Nonetheless, the IMF’s Chief Economist, Pierre-Olivier Gourinchas, said the US, India and Brazil were showing resilience and a “soft landing” in which inflation cools without massive job losses had been achieved.
“It looks like the global battle against inflation has largely been won, even if price pressures persist in some countries,” Gourinchas said in a blog post.
But he told Reuters in an interview that there is a risk that monetary policy could “mechanically” become too tight without interest rate cuts in some countries as inflation subsides, weighing on growth and jobs.
“Right now, our assessment for monetary policy in most places, it’s about where we want it to be, but if inflation keeps coming down now, central banks have to start paying attention to what’s happening on the activity side.

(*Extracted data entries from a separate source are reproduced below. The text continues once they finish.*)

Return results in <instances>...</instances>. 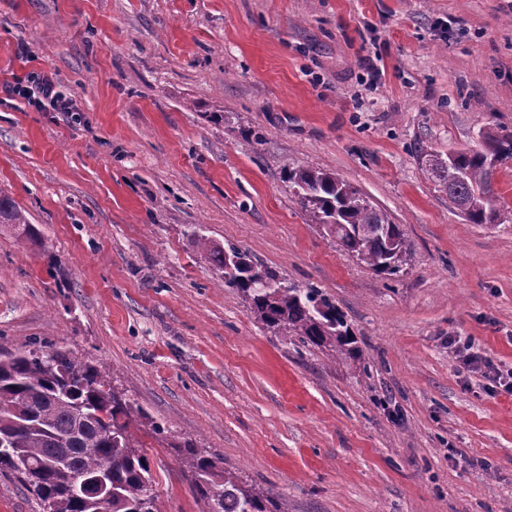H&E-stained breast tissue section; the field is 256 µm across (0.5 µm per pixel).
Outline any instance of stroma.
<instances>
[{
  "label": "stroma",
  "mask_w": 512,
  "mask_h": 512,
  "mask_svg": "<svg viewBox=\"0 0 512 512\" xmlns=\"http://www.w3.org/2000/svg\"><path fill=\"white\" fill-rule=\"evenodd\" d=\"M32 73L77 116L4 91ZM487 127L512 131V0H0V188L41 235L0 232V354L86 355L288 512H512V394L448 347L512 368V223H469L425 172ZM297 166L401 226L397 275L300 208ZM194 230L322 288L361 361L268 328ZM139 435L164 512H203ZM448 346L453 350L464 369L480 375L490 382L493 388L502 387L508 393H512V369L504 372L487 357L475 351L474 341L471 337H449Z\"/></svg>",
  "instance_id": "35a3bbf8"
}]
</instances>
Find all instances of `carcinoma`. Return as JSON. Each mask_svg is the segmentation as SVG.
Masks as SVG:
<instances>
[{
  "instance_id": "1",
  "label": "carcinoma",
  "mask_w": 512,
  "mask_h": 512,
  "mask_svg": "<svg viewBox=\"0 0 512 512\" xmlns=\"http://www.w3.org/2000/svg\"><path fill=\"white\" fill-rule=\"evenodd\" d=\"M481 138V149L455 151L445 159L433 156L426 172L454 207L473 204L465 214L469 223H512V210L495 182L497 169L512 164V131L488 129ZM286 180L299 206L344 251L379 274L401 271L407 248L400 225L358 188L332 172L304 166L288 170ZM0 227L20 241L39 240L36 226L1 190ZM191 242L207 254L222 285L249 300L266 326L334 357L361 360L347 322L321 289L287 283L241 249L225 248L198 232ZM146 425L169 435V447L191 476L205 512H226L228 501L237 512H288L280 496L255 488L234 468L218 467L193 442L176 438L124 399L111 388L103 366L78 352L40 342L0 357V441L15 449L0 458V469L22 478L42 512H164L136 434ZM64 468L83 474L96 491L72 495L61 476Z\"/></svg>"
}]
</instances>
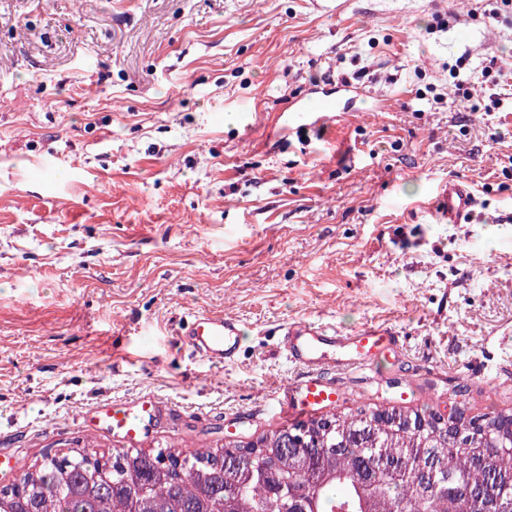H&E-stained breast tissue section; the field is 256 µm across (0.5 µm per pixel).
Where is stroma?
Returning a JSON list of instances; mask_svg holds the SVG:
<instances>
[{"label": "stroma", "instance_id": "35a3bbf8", "mask_svg": "<svg viewBox=\"0 0 512 512\" xmlns=\"http://www.w3.org/2000/svg\"><path fill=\"white\" fill-rule=\"evenodd\" d=\"M492 56L499 109L449 111ZM344 78L359 112L301 140L276 124ZM451 179L476 200L457 224L430 205ZM200 310L243 323L237 362L178 342ZM293 320L403 336L339 411L440 408L457 385L512 409V11L0 0V487L70 453L82 409L144 394L149 434L98 432L100 451L255 439L297 374L275 336Z\"/></svg>", "mask_w": 512, "mask_h": 512}]
</instances>
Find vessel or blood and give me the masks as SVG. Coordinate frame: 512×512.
<instances>
[{"instance_id":"b4317fda","label":"vessel or blood","mask_w":512,"mask_h":512,"mask_svg":"<svg viewBox=\"0 0 512 512\" xmlns=\"http://www.w3.org/2000/svg\"><path fill=\"white\" fill-rule=\"evenodd\" d=\"M338 114L337 104L323 102L312 111H301L302 125L326 126ZM475 198L458 183L437 187L433 206L449 223H457L468 214ZM181 341L192 353L213 365L235 362L240 354L241 323L238 319L208 311L191 314L181 333ZM278 348L284 357L298 366L302 375L277 389L280 416L288 420L334 406L341 394L340 376L364 374L375 363L396 357L401 349L397 332L385 325H370L342 333L308 321H295L281 327ZM157 412L153 397L144 395L126 408L101 404L83 412L89 431L118 430L128 439L148 431Z\"/></svg>"}]
</instances>
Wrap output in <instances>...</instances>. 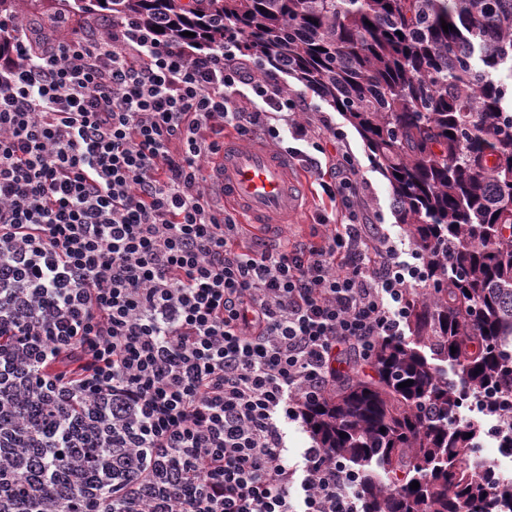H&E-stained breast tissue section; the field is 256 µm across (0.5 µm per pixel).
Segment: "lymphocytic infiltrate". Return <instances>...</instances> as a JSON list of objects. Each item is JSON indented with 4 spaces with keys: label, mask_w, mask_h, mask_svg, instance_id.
I'll use <instances>...</instances> for the list:
<instances>
[{
    "label": "lymphocytic infiltrate",
    "mask_w": 512,
    "mask_h": 512,
    "mask_svg": "<svg viewBox=\"0 0 512 512\" xmlns=\"http://www.w3.org/2000/svg\"><path fill=\"white\" fill-rule=\"evenodd\" d=\"M0 473L96 482L75 512H367L359 473L288 424L430 286L420 248L369 223L327 117L299 120L236 43L197 52L134 20L26 36L0 20ZM289 131L331 203L317 240L244 248L208 184L225 127Z\"/></svg>",
    "instance_id": "lymphocytic-infiltrate-1"
}]
</instances>
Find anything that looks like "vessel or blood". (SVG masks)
Here are the masks:
<instances>
[{
    "instance_id": "b4317fda",
    "label": "vessel or blood",
    "mask_w": 512,
    "mask_h": 512,
    "mask_svg": "<svg viewBox=\"0 0 512 512\" xmlns=\"http://www.w3.org/2000/svg\"><path fill=\"white\" fill-rule=\"evenodd\" d=\"M220 163L224 168V201L249 217L255 233L287 223L299 214L305 180L287 152L228 137Z\"/></svg>"
}]
</instances>
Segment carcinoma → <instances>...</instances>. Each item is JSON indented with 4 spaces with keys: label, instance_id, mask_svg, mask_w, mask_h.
Wrapping results in <instances>:
<instances>
[{
    "label": "carcinoma",
    "instance_id": "obj_1",
    "mask_svg": "<svg viewBox=\"0 0 512 512\" xmlns=\"http://www.w3.org/2000/svg\"><path fill=\"white\" fill-rule=\"evenodd\" d=\"M32 2L0 0V15ZM47 2L198 48L237 36L341 112L436 288L413 300L410 336L380 340L370 372L306 406L305 426L363 474L369 512H512V481L490 496L468 467L481 429L457 423L464 395L485 391L512 423V0Z\"/></svg>",
    "mask_w": 512,
    "mask_h": 512
}]
</instances>
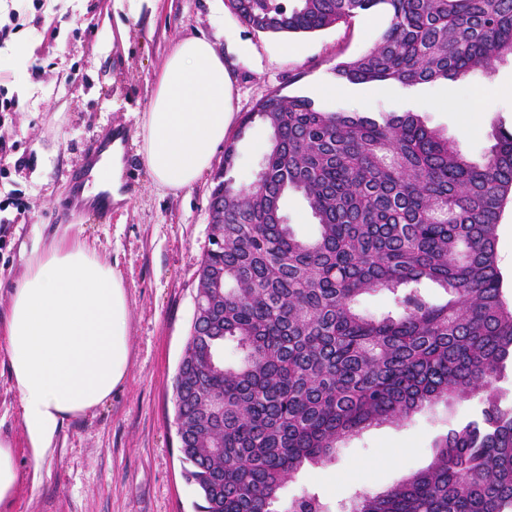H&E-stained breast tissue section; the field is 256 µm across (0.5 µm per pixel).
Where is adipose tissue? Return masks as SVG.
Returning <instances> with one entry per match:
<instances>
[{
	"instance_id": "ef3b65f1",
	"label": "adipose tissue",
	"mask_w": 512,
	"mask_h": 512,
	"mask_svg": "<svg viewBox=\"0 0 512 512\" xmlns=\"http://www.w3.org/2000/svg\"><path fill=\"white\" fill-rule=\"evenodd\" d=\"M229 88L209 40L175 46L143 115L142 150L157 186L190 187L210 168L230 119ZM129 315L121 274L85 241L31 250L0 324V349L34 460L53 453L65 419L101 406L125 380Z\"/></svg>"
}]
</instances>
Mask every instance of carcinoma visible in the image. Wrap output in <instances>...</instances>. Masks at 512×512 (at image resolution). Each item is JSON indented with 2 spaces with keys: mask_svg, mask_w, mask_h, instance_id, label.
Returning a JSON list of instances; mask_svg holds the SVG:
<instances>
[{
  "mask_svg": "<svg viewBox=\"0 0 512 512\" xmlns=\"http://www.w3.org/2000/svg\"><path fill=\"white\" fill-rule=\"evenodd\" d=\"M252 30L313 33L383 8L365 54L336 65L350 83H446L512 58V0H230ZM270 130L260 183L224 180L202 255V295L174 378L183 477L197 512H279L304 465H325L347 437L402 423L439 401L478 400L440 436L431 464L351 512H512V305L496 231L512 202V127L498 122L474 161L416 112H323L270 92L240 121ZM301 194L316 219L303 240L282 214ZM430 280L447 295L418 291ZM223 287H216L217 282ZM388 291L398 313L362 314ZM236 363H224V344ZM286 512H324L316 494Z\"/></svg>",
  "mask_w": 512,
  "mask_h": 512,
  "instance_id": "carcinoma-1",
  "label": "carcinoma"
}]
</instances>
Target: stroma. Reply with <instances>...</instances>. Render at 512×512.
<instances>
[{
    "instance_id": "stroma-1",
    "label": "stroma",
    "mask_w": 512,
    "mask_h": 512,
    "mask_svg": "<svg viewBox=\"0 0 512 512\" xmlns=\"http://www.w3.org/2000/svg\"><path fill=\"white\" fill-rule=\"evenodd\" d=\"M0 321L11 287L34 244L78 236L123 276L130 307V368L103 405L64 423L54 452L34 462L20 404L0 350V437L11 442L20 479L0 512H195L196 487L182 476L173 384L195 309L198 262L208 245L213 170L178 192L158 188L134 139L166 57L189 37L210 40L232 82L226 142L236 147L231 176L251 184L269 141L262 122L239 134L242 116L268 93L311 98L324 112H416L458 141L474 160L492 144L495 120L512 124V60L491 73L406 88L337 80V63L366 53L389 25L378 10L352 25L310 34L253 31L228 0H142L135 14L117 0H0ZM25 46L18 60L15 49ZM335 94H325L326 85ZM127 139L123 163L135 183L112 221L56 220L69 175L83 149L108 128ZM474 401L438 403L400 425L383 424L346 439L332 464L298 474L283 500L310 491L328 512L351 497L391 487L427 467L438 436L466 420Z\"/></svg>"
}]
</instances>
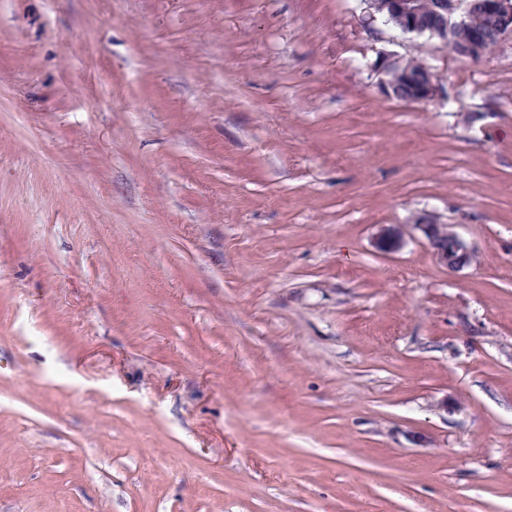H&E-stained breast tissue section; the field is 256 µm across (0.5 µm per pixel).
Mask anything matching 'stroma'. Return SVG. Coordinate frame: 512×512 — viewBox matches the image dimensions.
Instances as JSON below:
<instances>
[{
    "mask_svg": "<svg viewBox=\"0 0 512 512\" xmlns=\"http://www.w3.org/2000/svg\"><path fill=\"white\" fill-rule=\"evenodd\" d=\"M363 11L0 0V512L512 507V42ZM403 66L402 59L398 56L382 52L379 53L375 63V70L378 73L377 90L385 97L396 99L395 86L389 81V72L400 69ZM406 61V69H410L412 73L420 70L425 60L418 56L404 57ZM405 79L410 84L409 91L416 101L428 102L434 100L442 91L438 83L434 70L431 66L424 67L417 74H407ZM412 226L421 233L436 262L448 271L459 272L475 262L474 250L450 224H440L432 215L423 213L415 217ZM404 240V232L398 225H386L381 228L375 238V247L382 252H394L398 250Z\"/></svg>",
    "mask_w": 512,
    "mask_h": 512,
    "instance_id": "stroma-1",
    "label": "stroma"
}]
</instances>
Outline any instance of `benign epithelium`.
<instances>
[{"label": "benign epithelium", "instance_id": "1", "mask_svg": "<svg viewBox=\"0 0 512 512\" xmlns=\"http://www.w3.org/2000/svg\"><path fill=\"white\" fill-rule=\"evenodd\" d=\"M367 5L364 19L373 23L378 16L386 14L403 24V29L413 34L427 33L431 38L448 44V32L464 21V16L455 9L448 8V2L433 7L429 14L421 0H364ZM487 8L495 14L501 28L512 31V0H489ZM403 66L398 56L381 52L375 63L378 73L377 90L388 98H396L395 86L389 81V72ZM405 79L410 84L409 91L420 102L434 100L442 91L434 70L427 66L417 74H408ZM413 228L419 231L429 246L436 262L450 272H459L476 260L474 250L452 230L451 225L441 224L427 213L414 219ZM404 240V232L398 225H386L375 238V247L382 252L398 250Z\"/></svg>", "mask_w": 512, "mask_h": 512}]
</instances>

The IMF revised its 2024 US growth forecast upward by two-tenths of a percentage point to 2.8% due largely to stronger-than-expected consumption fuelled by rising wages and asset prices. The global lender also upgraded its 2025 US growth outlook by three-tenths of a percentage point to 2.2%, slightly delaying a return to trend growth.
Brazil got a sharp upgrade of nine-tenths of a percentage point, raising its projected growth rate this year to 3.0%, also on the back of stronger private consumption and investment. Mexico’s growth, however, was marked down by seven-tenths of a percentage point to 1.5% because of the effects of tighter monetary policy.
The IMF cut China’s 2024 growth rate by two-tenths of a percentage point to 4.8%, with a boost from net exports, partly offsetting continued weakness in the property sector and low consumer confidence. The IMF’s 2025 China growth forecast was unchanged at 4.5%, but the outlook does not include any impact from Beijing’s recently announced fiscal stimulus plans, which are still largely undefined.